"Transformations of Language" (Spring 1991, University of Pennsylvania)

This syllabus outlines a course I taught once that anticipates some of my later teaching. There is also a bibliography associated with this structured set of readings.

I. Introduction

II. Matter and Form: the principal media of ancient writing, the history of their introduction and use; how written artifacts came into circulation; who consumed them and how; what kind of evidence survives to illuminate these and related questions.

III. Greeks Bearing Gifts: literacy itself came earlier to the Greeks and the scholarly study of the interplay of oral and literate cultures has been far livelier in the case of the Greeks; but the Greeks were also aware that the value of writing is ambiguous.

IV. The persuasive word: rhetoric. The rise and function of the effective orator at Rome; the differences in status and function between early and later republic, early and later empire; the particular prestige of Cicero; the prestige of rhetoric itself.

V. The persuasive word at a distance: letter-writing. Who wrote; to whom; why; difference between `private' and `public' (if any); publication of letter collections.

VI. The persuasive word at a distance, from on high: imperial edicts. Who wrote; to whom; why; the power of the written word; the impotence of the written word.

VII. The persuasive word spread over space and time: Jesus and Apollonius. A particular genre (`biography') employed to give the acts and words of a charismatic figure power beyond the range of his voice; reliability of such documents; their role in shaping and motivating communities of readers.

VIII. The authoritative text. The book itself as the center of veneration; the organization and management of the community joined by sharing a common sacred text; what makes one text sacred, another not; written texts in `pagan', Jewish, and Christian religious communities.

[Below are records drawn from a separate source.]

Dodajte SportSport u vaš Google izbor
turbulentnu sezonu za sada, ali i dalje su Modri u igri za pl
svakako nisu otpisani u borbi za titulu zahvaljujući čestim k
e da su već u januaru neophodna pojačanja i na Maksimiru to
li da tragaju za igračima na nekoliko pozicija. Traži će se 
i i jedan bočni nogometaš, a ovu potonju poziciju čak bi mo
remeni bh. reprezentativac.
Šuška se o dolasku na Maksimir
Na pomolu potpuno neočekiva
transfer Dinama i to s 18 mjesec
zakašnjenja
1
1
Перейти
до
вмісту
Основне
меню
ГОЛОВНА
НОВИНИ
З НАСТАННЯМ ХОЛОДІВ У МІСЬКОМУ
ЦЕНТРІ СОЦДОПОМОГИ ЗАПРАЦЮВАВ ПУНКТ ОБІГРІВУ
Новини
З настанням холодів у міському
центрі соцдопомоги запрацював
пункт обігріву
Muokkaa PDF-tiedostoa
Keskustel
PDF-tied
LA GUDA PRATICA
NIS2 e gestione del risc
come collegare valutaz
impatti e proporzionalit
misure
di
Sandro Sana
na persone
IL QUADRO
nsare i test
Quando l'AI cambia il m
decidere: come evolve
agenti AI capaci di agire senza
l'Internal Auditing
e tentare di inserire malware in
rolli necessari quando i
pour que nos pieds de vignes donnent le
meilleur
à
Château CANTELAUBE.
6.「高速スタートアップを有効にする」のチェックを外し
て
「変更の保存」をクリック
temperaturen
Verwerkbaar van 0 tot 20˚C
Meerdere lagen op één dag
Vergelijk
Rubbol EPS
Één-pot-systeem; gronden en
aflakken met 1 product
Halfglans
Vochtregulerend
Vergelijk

IX. Mediators of the authoritative text. The day-to-day mechanics of creating and maintaining the textual community of early Christianity. The spoken word, the significant gesture, the written text, and the oral exposition of the written text.

X. Living with the authoritative text. Monasticism as cultural movement; the place of the written `rule' and the oral authority of the teacher; the place of scriptural texts in the life of the community; the authority of venerated leaders of former generations.

XI. Word and text at the margins of culture. Penetration of the culture of the written word into geographical and social milieux removed, and even alienated, from the dominant oligarchies and central regions of the Mediterranean world. Readings here can range the most widely.

What about Diogenes of Oenoanda, who carved the teachings of Epicurus magnificently in stone for the edification and instruction of his townsmen? What about the treatise in Greek on hieroglyphics and their meaning by Horapollon? What about the stenographic transcript of the debate at Carthage in 411 between the schismatic Donatists and the imperially-supported Catholics? What about the elaborately illustrated manuscript of treatises on surveying preserved at the great German library of Wolfenbüttel? What about the story in Bede's Ecclesiastical History about the illiterate bard Caedmon?

XII. The view from the scriptorium. After antiquity; the culture of the `successor kingdoms'; the `island of saints and scholars'?; the `Carolingian Renaissance'.

  • P. Riché, Education and Culture in the Barbarian West
  • E. Auerbach, Literary Language and Its Public in Late Antiquity and the Latin Middle Ages
  • L. Bieler, Ireland: Harbinger of the Middle Ages
  • M. and L. DePaor, Early Christian Ireland
  • B. Bischoff, Latin Palaeography
  • C. De Hamel, A History of Illuminated Manuscripts
  • J.J. O'Donnell, Cassiodorus (reserved in Cl. St. seminar)
  • R. Wright, Late Latin and Early Romance

    XIV. Theoretical reflections. So what? Is it possible to abstract from a study of this sort general principles that can help in the interpretation of other cultural phenomena? Is technology determinism? Is the human mind an unchanging constant merely taking various different guises from time to time?